- Supplied information -
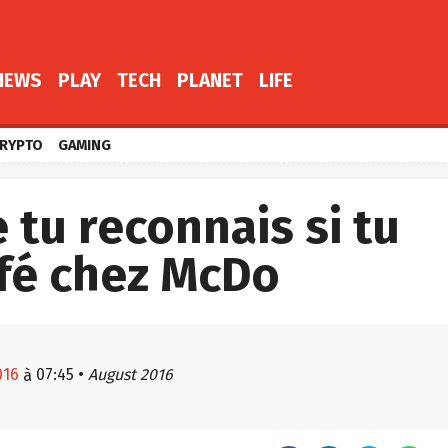
NEWS
PLAY
TECH
PLANET
LIFE
RYPTO
GAMING
 tu reconnais si tu
ffé chez McDo
016
07:45
•
August 2016
à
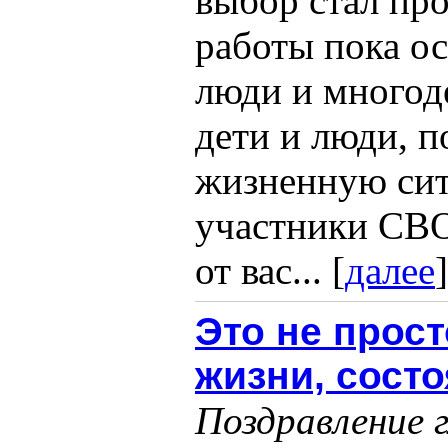
выбор стал пр
работы пока о
люди и многод
дети и люди, 
жизненную сит
участники СВО 
от вас... [
далее
]
Это не прост
жизни, сост
Поздравление 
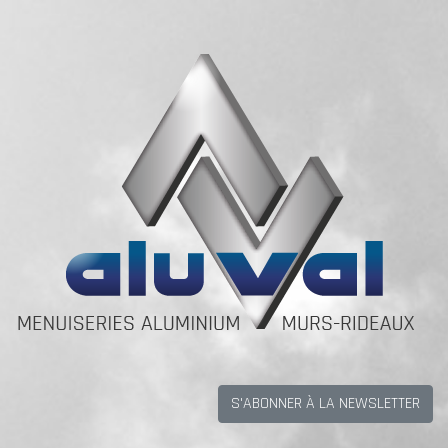
S'ABONNER À LA NEWSLETTER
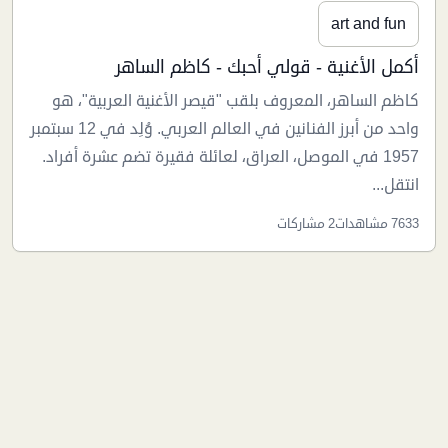
art and fun
أكمل الأغنية - قولي أحبك - كاظم الساهر
كاظم الساهر، المعروف بلقب "قيصر الأغنية العربية"، هو
واحد من أبرز الفنانين في العالم العربي. وُلِد في 12 سبتمبر
1957 في الموصل، العراق، لعائلة فقيرة تضم عشرة أفراد.
انتقل...
7633 مشاهدات
2 مشاركات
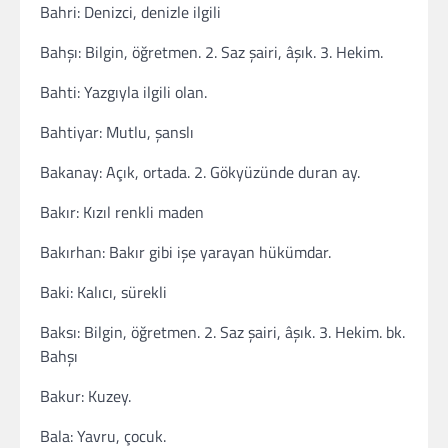
Bahri: Denizci, denizle ilgili
Bahşı: Bilgin, öğretmen. 2. Saz şairi, âşık. 3. Hekim.
Bahti: Yazgıyla ilgili olan.
Bahtiyar: Mutlu, şanslı
Bakanay: Açık, ortada. 2. Gökyüzünde duran ay.
Bakır: Kızıl renkli maden
Bakırhan: Bakır gibi işe yarayan hükümdar.
Baki: Kalıcı, sürekli
Baksı: Bilgin, öğretmen. 2. Saz şairi, âşık. 3. Hekim. bk.
Bahşı
Bakur: Kuzey.
Bala: Yavru, çocuk.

- Directive -
Report the number of lines in the listing above that contain the string "ilgili". Output only the number.

- Answer to this task -
2